In New Zealand this species has been widely misidentified by earlier authors as Polypodium rugosulum Labill., P. punctatum Thunb., or combinations based on them.

Hypolepis rufobarbata is morphologically and cytologically distinct from the Australian H. rugosula, which has n = c. 104 (Wakefield 1956; Brownsey & Chinnock 1987). We therefore recognise it here as a distinct species, rather than as a subspecies of H. rugosula as proposed by Schwartsburd & Prado (2014).

 Bibliography
Brownlie, G. 1954: Introductory note to cyto-taxonomic studies of New Zealand ferns. Transactions of the Royal Society of New Zealand 82: 665–666.
Brownlie, G. 1957: Cyto-taxonomic studies on New Zealand Pteridaceae. New Phytologist 56: 207–209.
Brownsey, P.J.; Chinnock, R.J. 1984: A taxonomic revision of the New Zealand species of Hypolepis. New Zealand Journal of Botany 22(1): 43–80.
Brownsey, P.J.; Chinnock, R.J. 1987: A taxonomic revision of the Australian species of Hypolepis. Journal of the Adelaide Botanic Gardens 10: 1–30.
Brownsey, P.J.; Perrie, L.R. 2018: Dennstaedtiaceae. In: Breitwieser, I.; Wilton, A.D. (ed.) Flora of New Zealand — Ferns and Lycophytes. Fascicle 19. Manaaki Whenua Press, Lincoln.
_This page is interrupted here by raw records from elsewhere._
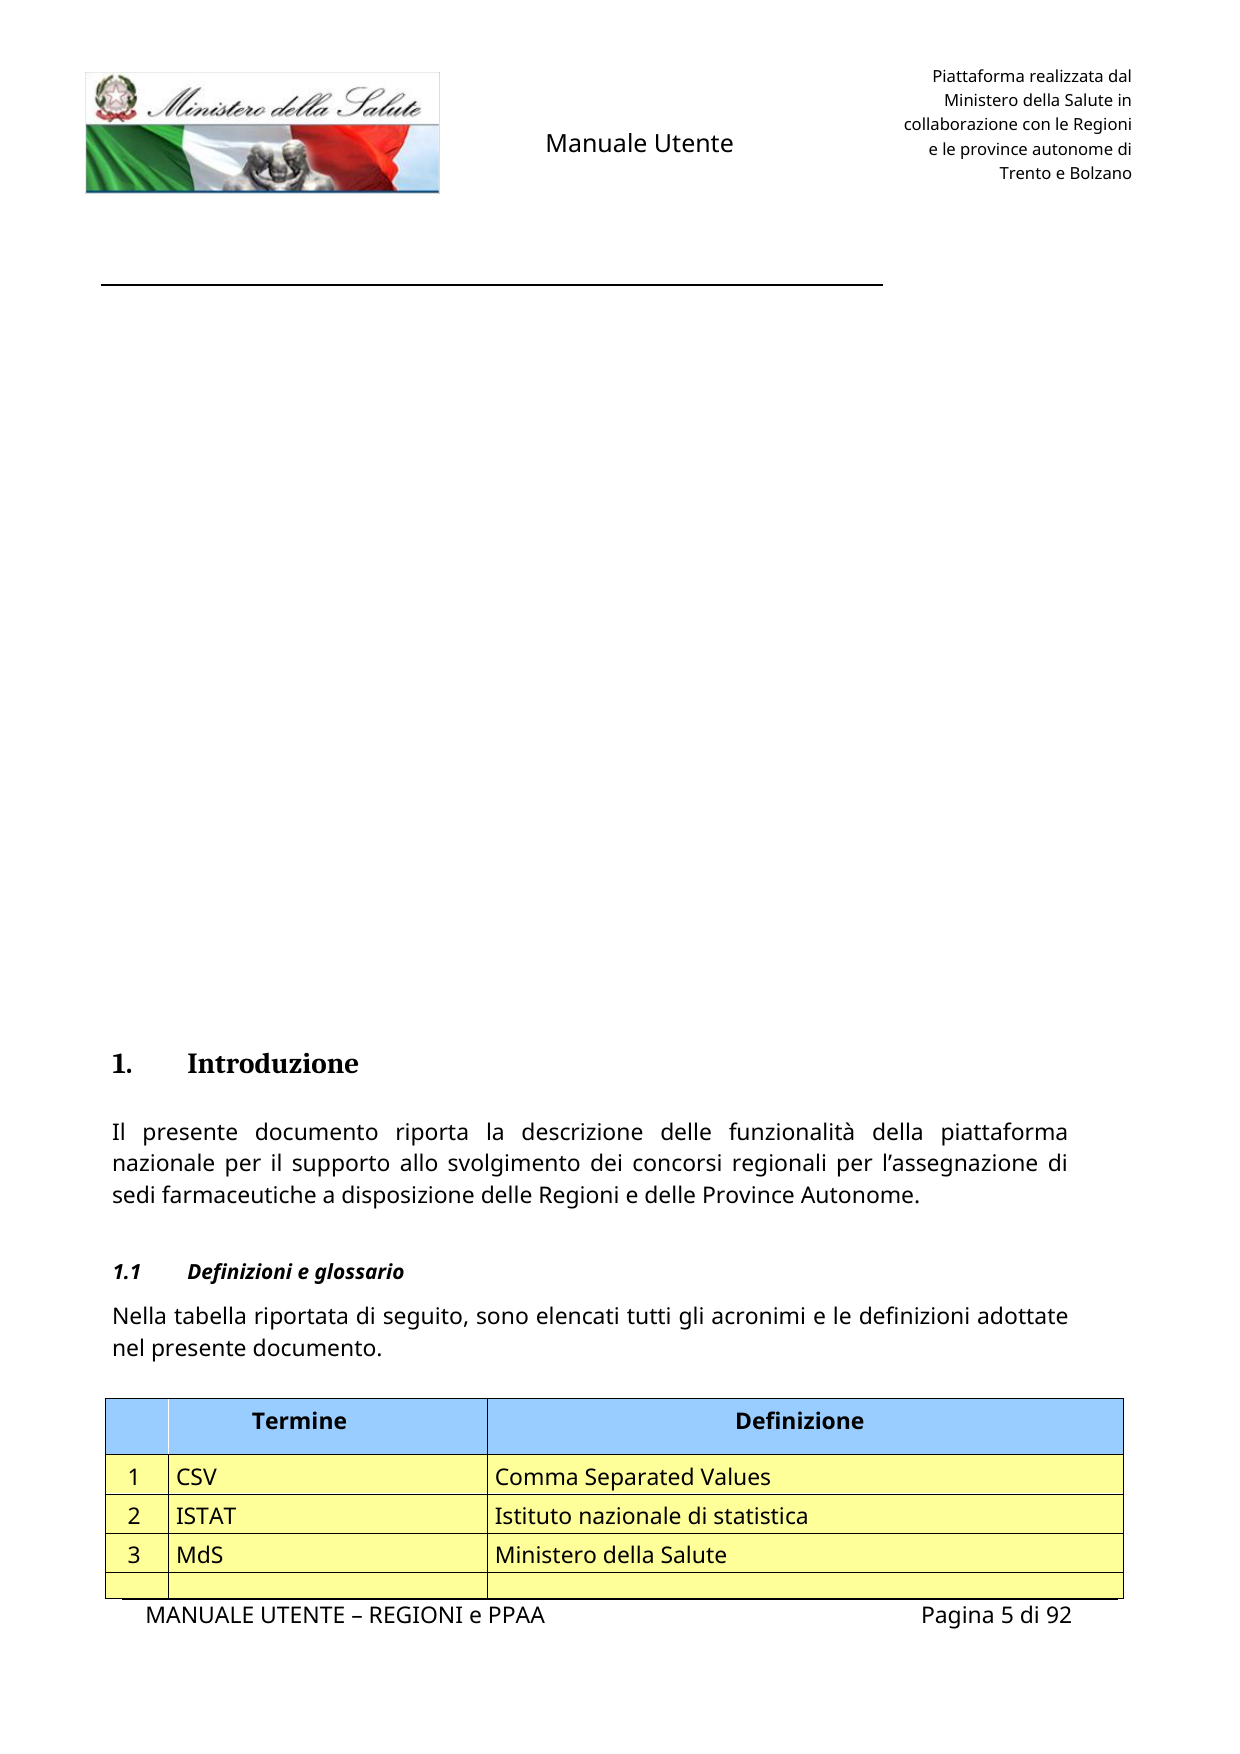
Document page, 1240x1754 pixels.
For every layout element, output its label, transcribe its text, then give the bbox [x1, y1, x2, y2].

table_cell CSV [169, 1455, 487, 1493]
table_cell Istituto nazionale di statistica [488, 1495, 1123, 1533]
subtitle 1.1 Definizioni e glossario [112, 1257, 1078, 1286]
table_cell [488, 1573, 1123, 1598]
table_cell 1 [106, 1455, 168, 1493]
table_cell [169, 1573, 487, 1598]
table_cell [106, 1573, 168, 1598]
table_cell ISTAT [169, 1495, 487, 1533]
table_header [106, 1399, 168, 1454]
table_cell 3 [106, 1534, 168, 1572]
table_cell 2 [106, 1495, 168, 1533]
table_cell Comma Separated Values [488, 1455, 1123, 1493]
table_header Termine [169, 1399, 487, 1454]
table_cell Ministero della Salute [488, 1534, 1123, 1572]
text Nella tabella riportata di seguito, sono elencati tutti gli acronimi e le definizioni adottate nel presente documento. [112, 1300, 1069, 1363]
text Il presente documento riporta la descrizione delle funzionalità della piattaforma nazionale per il supporto allo svolgimento dei concorsi regionali per l’assegnazione di sedi farmaceutiche a disposizione delle Regioni e delle Province Autonome. [112, 1115, 1069, 1210]
table_cell MdS [169, 1534, 487, 1572]
subtitle 1. Introduzione [112, 1047, 1078, 1081]
table_header Definizione [488, 1399, 1123, 1454]
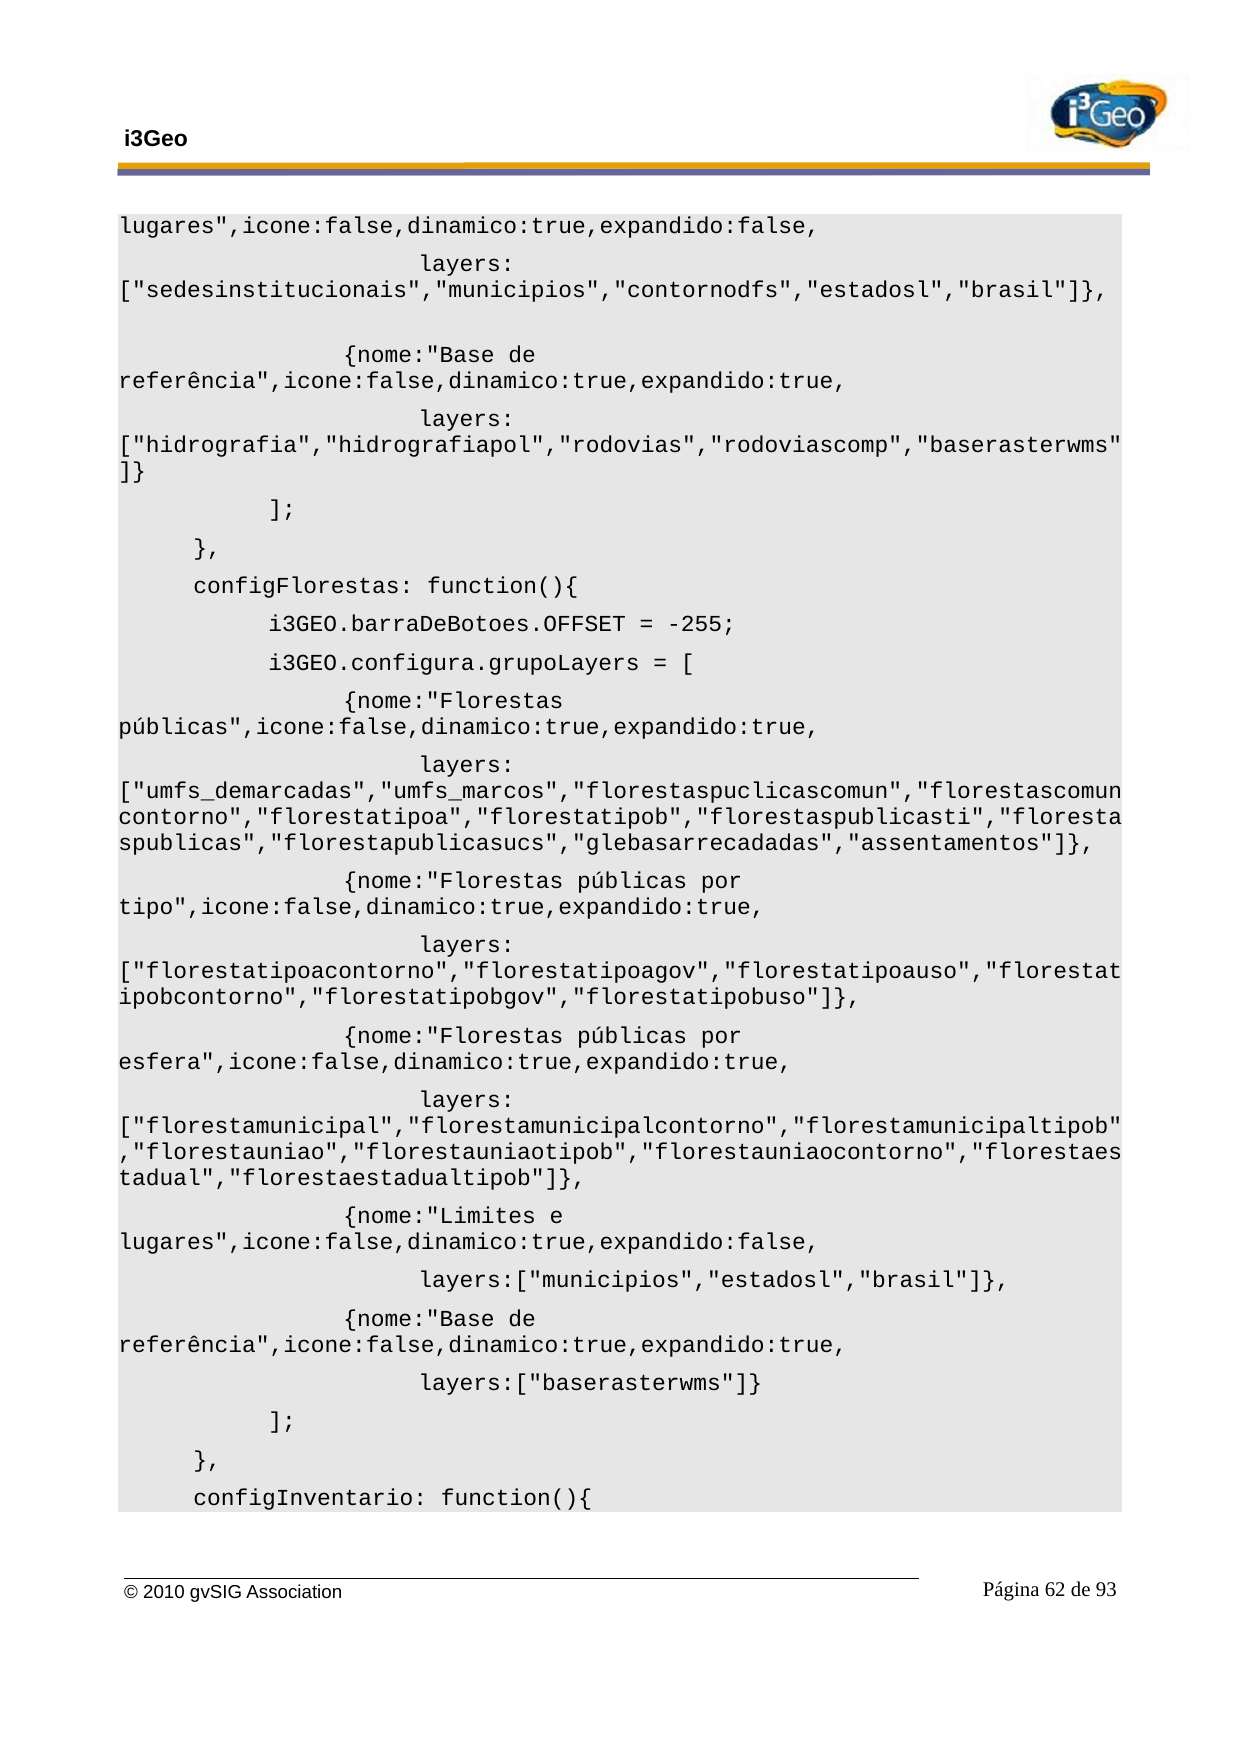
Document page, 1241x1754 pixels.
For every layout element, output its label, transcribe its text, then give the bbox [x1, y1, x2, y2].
Colenso, W. 1845: A classification and description of some newly discovered ferns, collected in the Northern Island of New Zealand, in the summer of 1841–2. Tasmanian Journal of Natural Science 2: 161–189.
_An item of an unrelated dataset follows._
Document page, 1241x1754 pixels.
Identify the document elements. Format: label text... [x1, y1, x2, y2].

Colenso, W. 1884: A further contribution towards making known the botany of New Zealand. Transactions and Proceedings of the New Zealand Institute 16: 325–363.
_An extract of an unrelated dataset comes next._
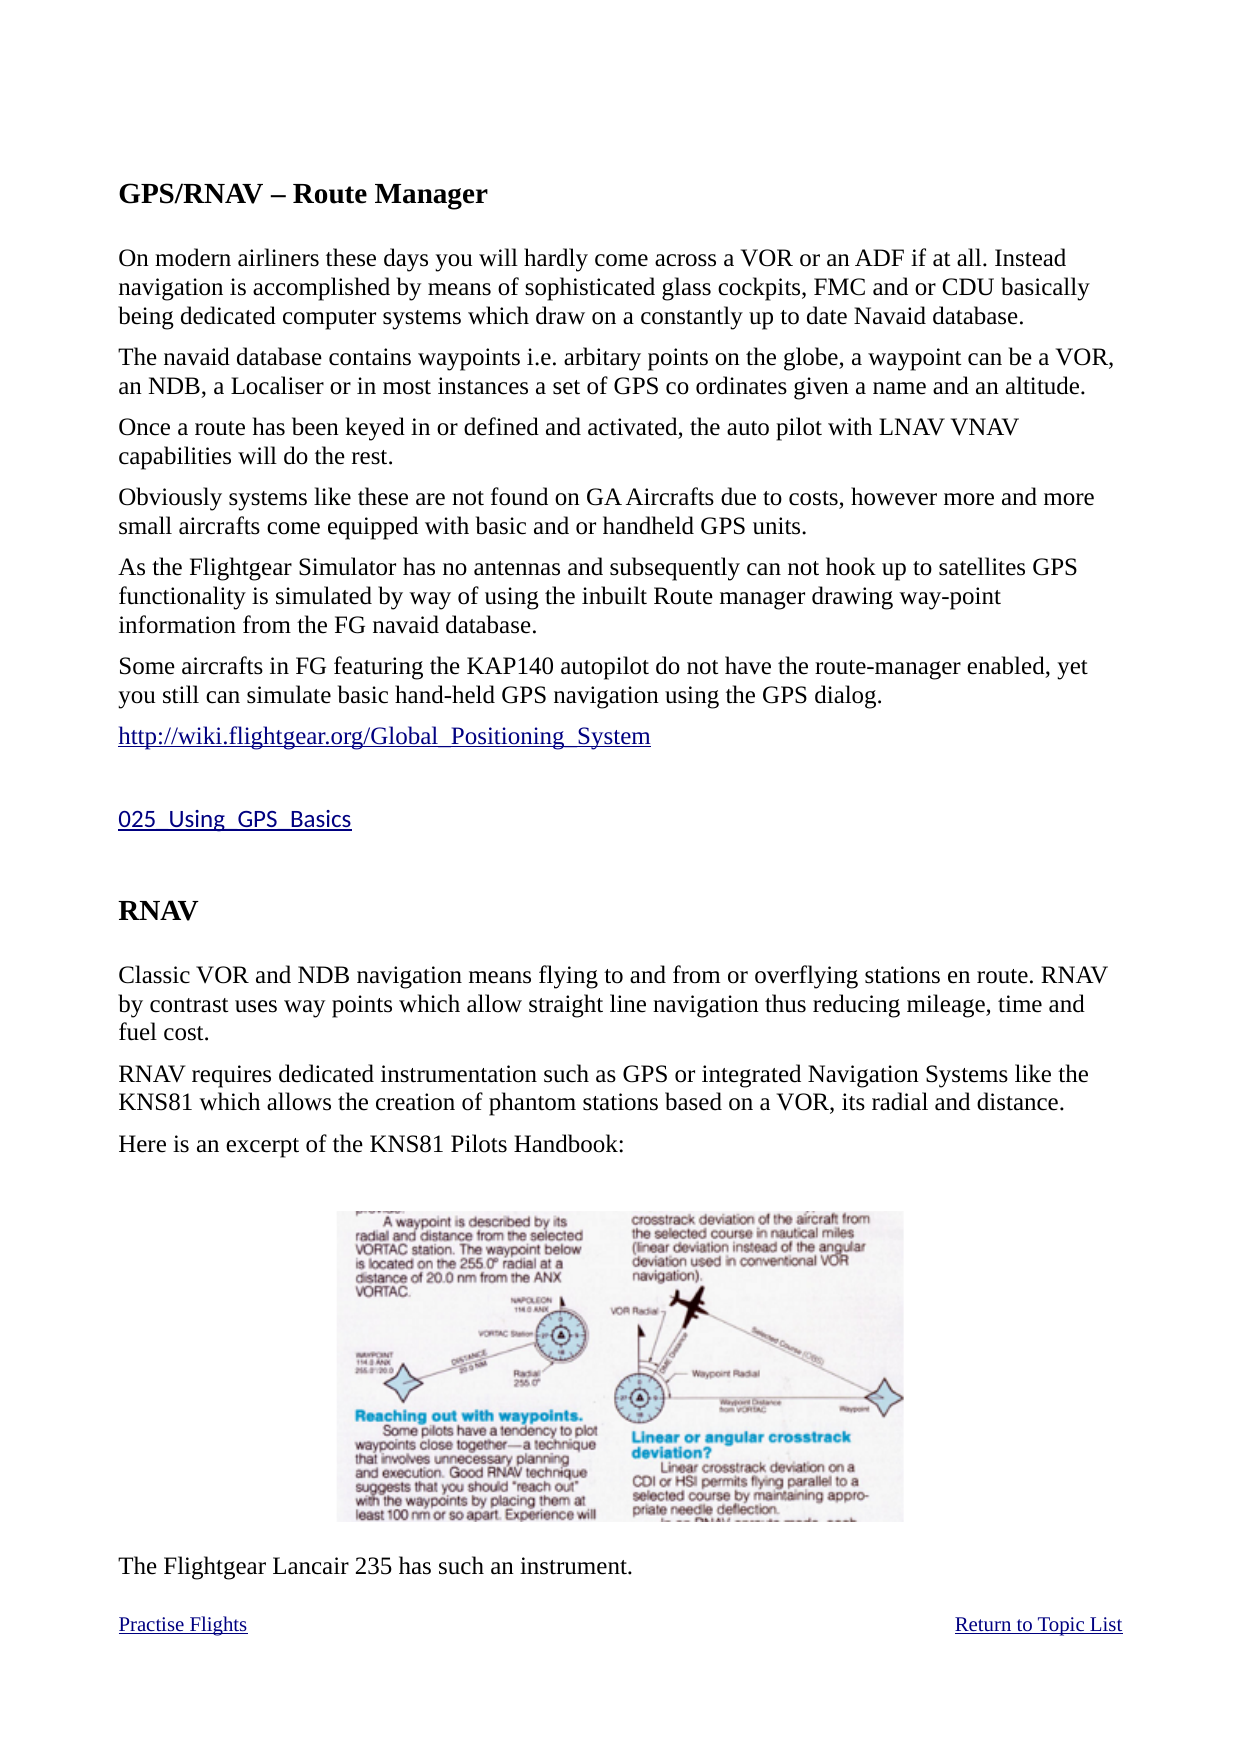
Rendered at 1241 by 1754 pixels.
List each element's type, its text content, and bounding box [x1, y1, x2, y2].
de Lange, P.J.; Rolfe, J.R.; Barkla J.W.; Courtney, S.P.; Champion, P.D.; Perrie, L.R.; Beadel, S.N.; Ford, K.A.; Breitwieser, I.; Schönberger, I.; Hindmarsh-Walls, R.; Heenan, P.B.; Ladley, K. 2018: Conservation status of New Zealand indigenous vascular plants, 2017. New Zealand Threat Classification Series No. 22. [Not Threatened]
de Lange, P.J.; Rolfe, J.R.; Champion, P.D.; Courtney, S.P.; Heenan, P.B.; Barkla, J.W.; Cameron, E.K.; Norton, D.A.; Hitchmough, R.A. 2013: Conservation status of New Zealand indigenous vascular plants, 2012. New Zealand Threat Classification Series 3. Department of Conservation, Wellington. [Not Threatened]
Schwartsburd, P.B.; Prado, J. 2014: Subspecies of Hypolepis rugosula (Dennstaedtiaceae; Pteridophyta) around the world: morphological and biogeographic perspectives. Acta Botanica Brasilica 28: 206–226.
Wakefield, N.A. 1956: New combinations in some Australasian ferns. 2. Victorian Naturalist 72: 159–160.